Marine Harvest and Scottish Sea Farms are each investing £450,000 over the next three years to develop and grow wrasse – a fish which cleans other fish of parasites and has been shown to help control sea lice in farmed salmon. The project aims to develop the technology to breed and grow commercially viable numbers of wrasse and deploy these in Atlantic salmon farms in Scotland.
The project has also secured £900,000 of funding from the Technology Strategy Board, a UK Government initiative that supports projects involved in the sustainable production of proteins.
In partnership with Stirling University, research into breeding the best species of wrasse to rid salmon of sea lice will be carried out at Machrihanish Marine Farm in Argyll.
Sea lice present a major challenge to the Scottish salmon industry, costing an estimated £30 million each year. Sea lice can hamper growth and leave farm salmon vulnerable to diseases. The industry is licensed to use a number of sea lice medicines but wrasse will provide an additional tool to combat sealice and reduce the use of medicines.

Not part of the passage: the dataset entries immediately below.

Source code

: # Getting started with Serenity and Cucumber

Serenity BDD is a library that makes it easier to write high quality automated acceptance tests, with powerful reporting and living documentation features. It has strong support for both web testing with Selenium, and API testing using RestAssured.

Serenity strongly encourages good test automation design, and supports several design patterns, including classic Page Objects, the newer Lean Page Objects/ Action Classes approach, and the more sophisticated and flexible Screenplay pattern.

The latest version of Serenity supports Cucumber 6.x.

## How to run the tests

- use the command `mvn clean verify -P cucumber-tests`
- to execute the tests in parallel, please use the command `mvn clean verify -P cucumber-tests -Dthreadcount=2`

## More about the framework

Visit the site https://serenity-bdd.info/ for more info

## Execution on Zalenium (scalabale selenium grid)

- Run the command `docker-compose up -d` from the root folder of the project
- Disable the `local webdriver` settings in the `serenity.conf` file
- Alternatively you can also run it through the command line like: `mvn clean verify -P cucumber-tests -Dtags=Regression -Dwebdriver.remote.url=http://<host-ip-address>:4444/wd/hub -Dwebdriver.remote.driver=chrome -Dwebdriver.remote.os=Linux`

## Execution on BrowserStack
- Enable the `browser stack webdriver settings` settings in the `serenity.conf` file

Jim Gallagher, managing director of Scottish Sea Farms, said: “The potential benefits of this joint project for the whole industry are tremendous. We anticipate that by the end of the project we will have enough farmed wrasse to support the requirements of the whole salmon farming industry in Scotland.
“The project also has clear environmental benefits as using wrasse to combat sea lice will reduce the amount of medicines discharged from salmon farms.”
Alan Sutherland, managing director of Marine Harvest, said: “This project aims to develop the technology to breed and grow commercially viable numbers of wrasse in tanks and deploy them in Scottish salmon farms. This is a natural process which will benefit the industry, helping it to become more efficient and reduce reliance on medication to fight sea lice.
“Salmon is already Scotland’s largest food export with a value of £285 million per year. The Scottish Government and the industry itself has aspirations to grow by an extra 50,000 tonnes over the next decade, but this depends on developing new farms and improving efficiency. Sites that are licensed for salmon farming but have never been developed due to the risk of sea lice can be opened up – using farmed wrasse will allow us to manage that risk in a sustainable manner.”
Marine Harvest and Scottish Sea Farms have signed an agreement with industry body the Scottish Salmon Producers’ Organisation (SSPO) that undertakes to disseminate the practical findings of the project as it progresses to the wider Scottish salmon farming industry.